“Intersectionality” is a big term that means something simple: if you belong to more than one minority group, you’re likely to have even more problems than peers who belong to just one of those minority groups. There’s no better example of the results of intersectionality than a new publication issued by the National Black Justice Coalition, the National Center for Transgender Equality, and the National Gay and Lesbian Task Force.
“Injustice at Every Turn: A Look at Black Respondents in the National Transgender Discrimination Survey,” is a four-page fact sheet that highlights findings from the 381 NTDS respondents who said they were both Black or Black multiracial and transgender. While these respondents were of every age, it is critical to remember that the economic, health, and social problems people have as young and middle-aged adults lay the groundwork for even more economic, health, and social problems in old age.
Highlights of the report include:
- Black transgender people live in extreme poverty with 34% reporting a household income of less than $10,000/year. This is more than twice the rate for transgender people of all races (15%), four times the general Black population rate (9%), and over eight times the general US population rate (4%).
- Black transgender people are affected by HIV in devastating numbers. Over one-fifth of Black respondents were HIV-positive (20.23%) and an additional 10% reported that they did not know their status. This compares to rates of 2.64% for transgender respondents of all races, 2.4% for the general Black population, and 0.60% of the general US population.
- 41% of Black respondents had experienced homelessness at some point in their lives, over five times the rate of the general US population. Of those who experienced homelessness, many tried to access shelters but were either denied access altogether (40%) or experienced harassment (61%), physical assault (32%), or sexual assault (31%) at the shelter.
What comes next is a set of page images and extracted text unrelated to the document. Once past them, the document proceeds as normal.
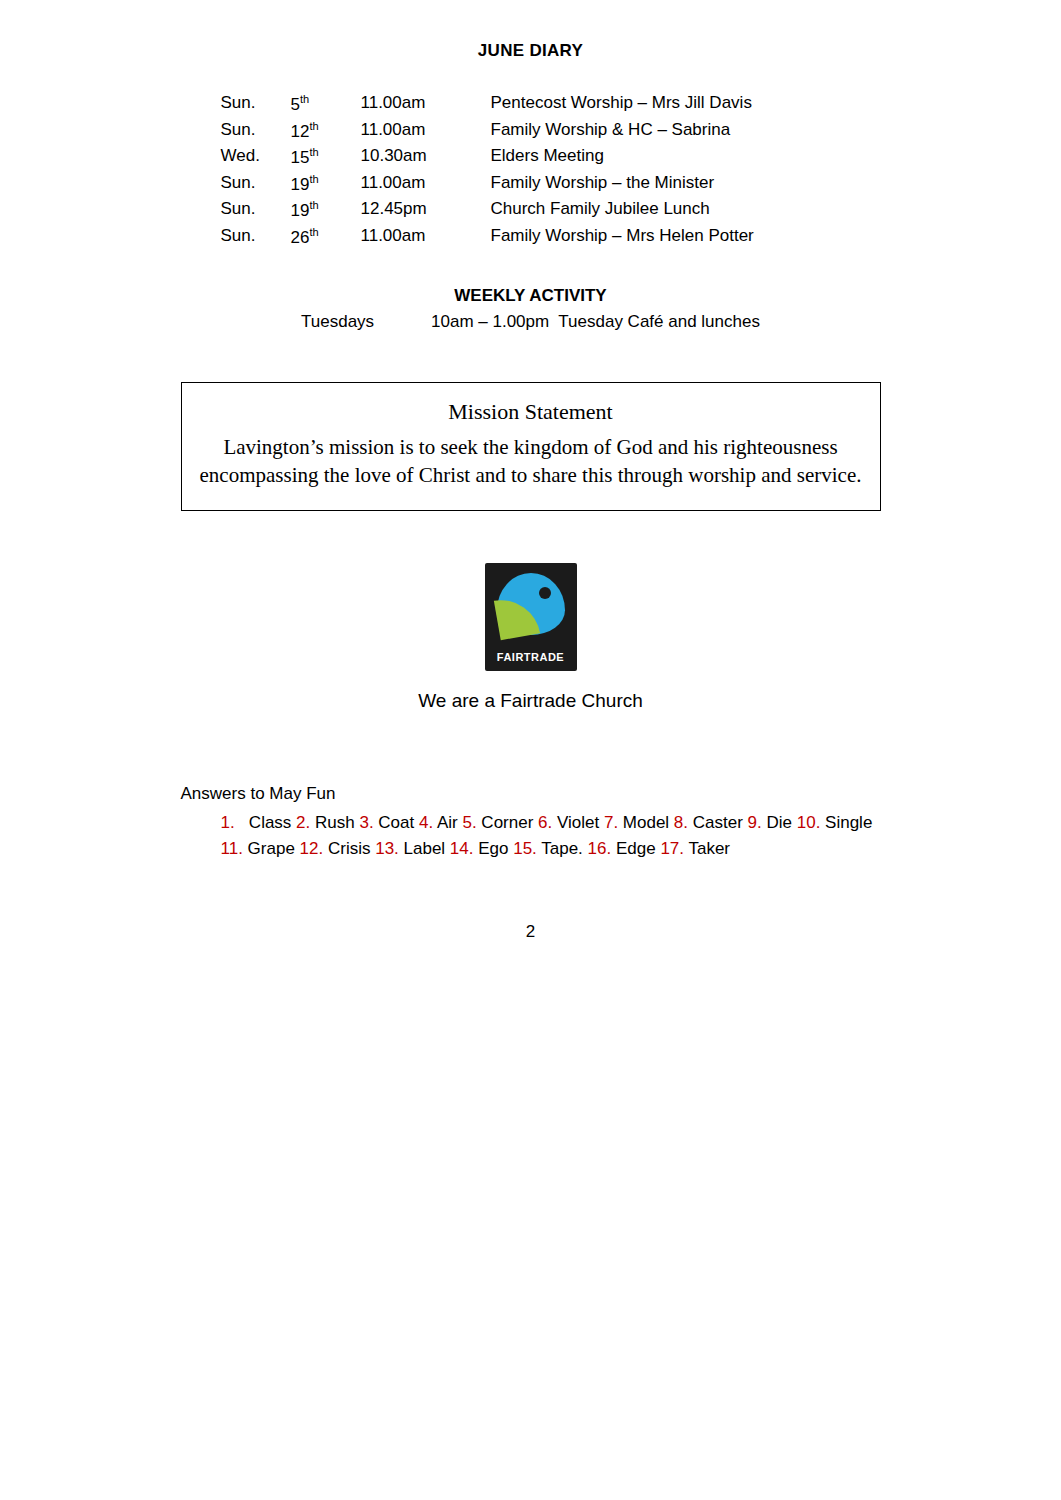JUNE DIARY
| Sun. | 5 th | 11.00am | Pentecost Worship – Mrs Jill Davis |
| Sun. | 12 th | 11.00am | Family Worship & HC – Sabrina |
| Wed. | 15 th | 10.30am | Elders Meeting |
| Sun. | 19 th | 11.00am | Family Worship – the Minister |
| Sun. | 19 th | 12.45pm | Church Family Jubilee Lunch |
| Sun. | 26 th | 11.00am | Family Worship – Mrs Helen Potter |
WEEKLY ACTIVITY
Tuesdays10am – 1.00pm Tuesday Café and lunches
Mission Statement
Lavington’s mission is to seek the kingdom of God and his righteousness encompassing the love of Christ and to share this through worship and service.
FAIRTRADE
We are a Fairtrade Church
Answers to May Fun
1. Class 2. Rush 3. Coat 4. Air 5. Corner 6. Violet 7. Model 8. Caster 9. Die 10. Single 11. Grape 12. Crisis 13. Label 14. Ego 15. Tape. 16. Edge 17. Taker
2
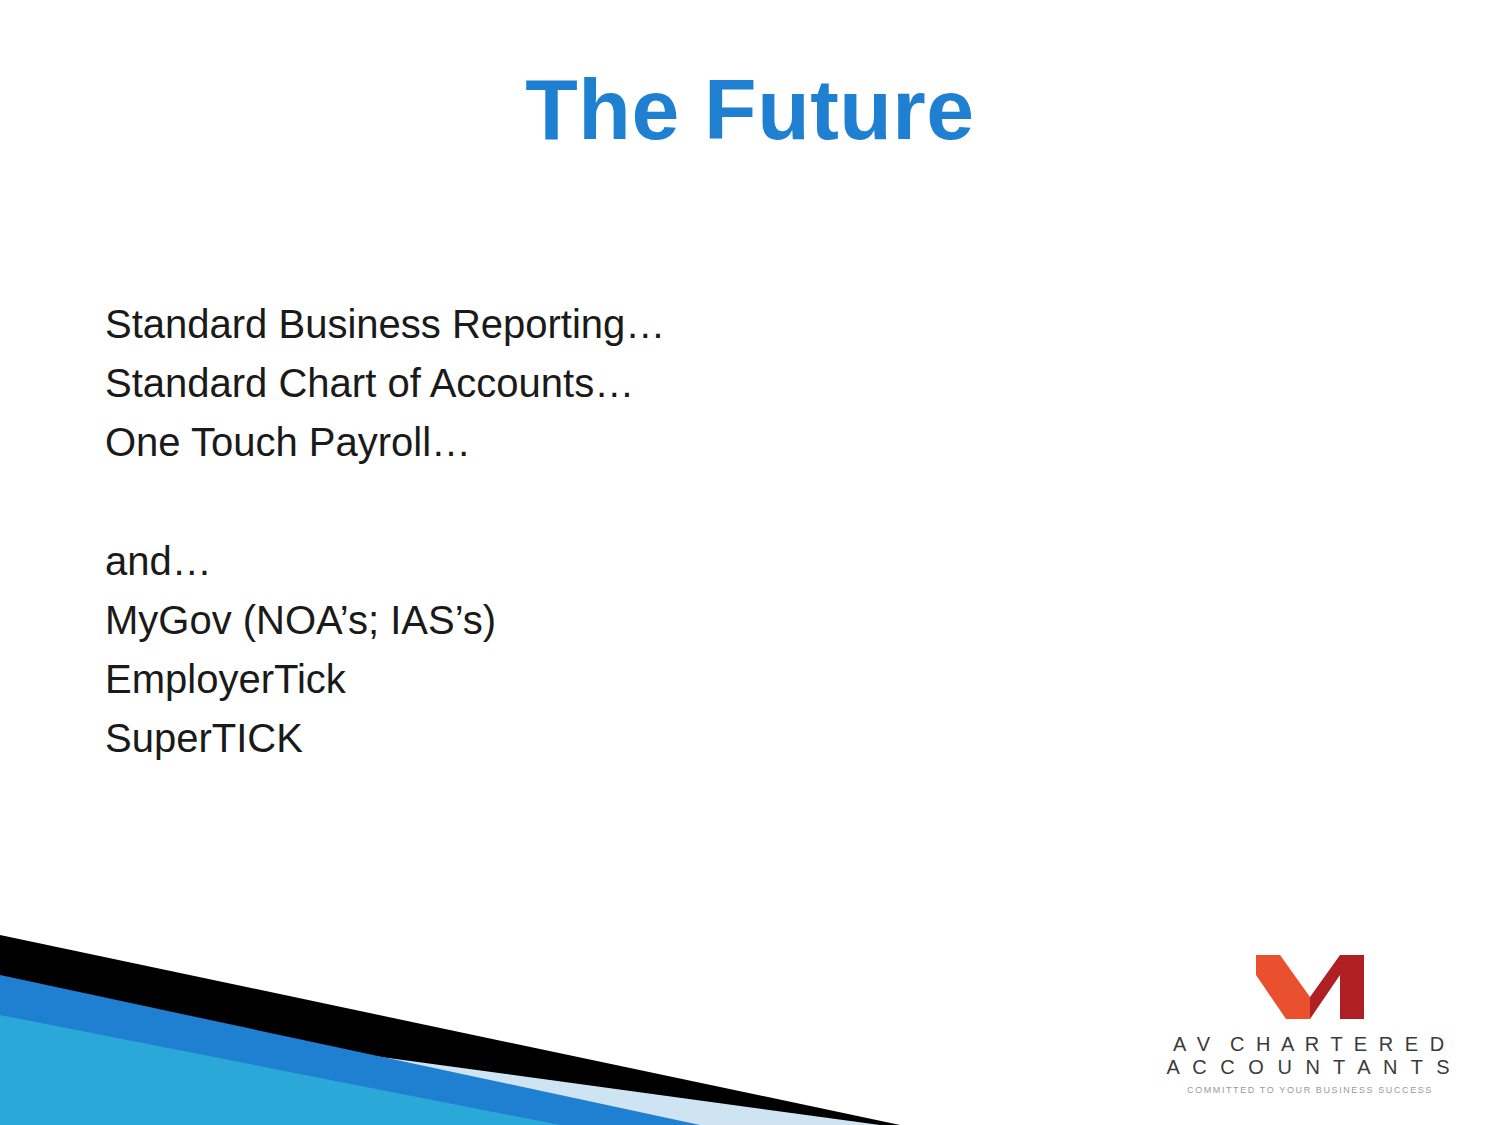The Future
Standard Business Reporting…
Standard Chart of Accounts…
One Touch Payroll…
and…
MyGov (NOA’s; IAS’s)
EmployerTick
SuperTICK
A V C H A R T E R E D A C C O U N T A N T S
COMMITTED TO YOUR BUSINESS SUCCESS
- Generally African-Americans have much lower suicide rates than other racial groups. However, 49% of Black transgender respondents reported having attempted suicide at some point, compared to 41% of transgender people of all races and 1.6% for the general U.S. population.
- 38% of Black transgender people who had interacted with the police reported harassment, 14% reported physical assault, and 6% reported sexual assault. 51% reported discomfort seeking police assistance.
- On the other hand, despite widespread beliefs that the Black community is more homophobic and transphobic than the white community, Black NTDS respondents who were out to their families found acceptance at a higher rate than the overall sample of transgender respondents.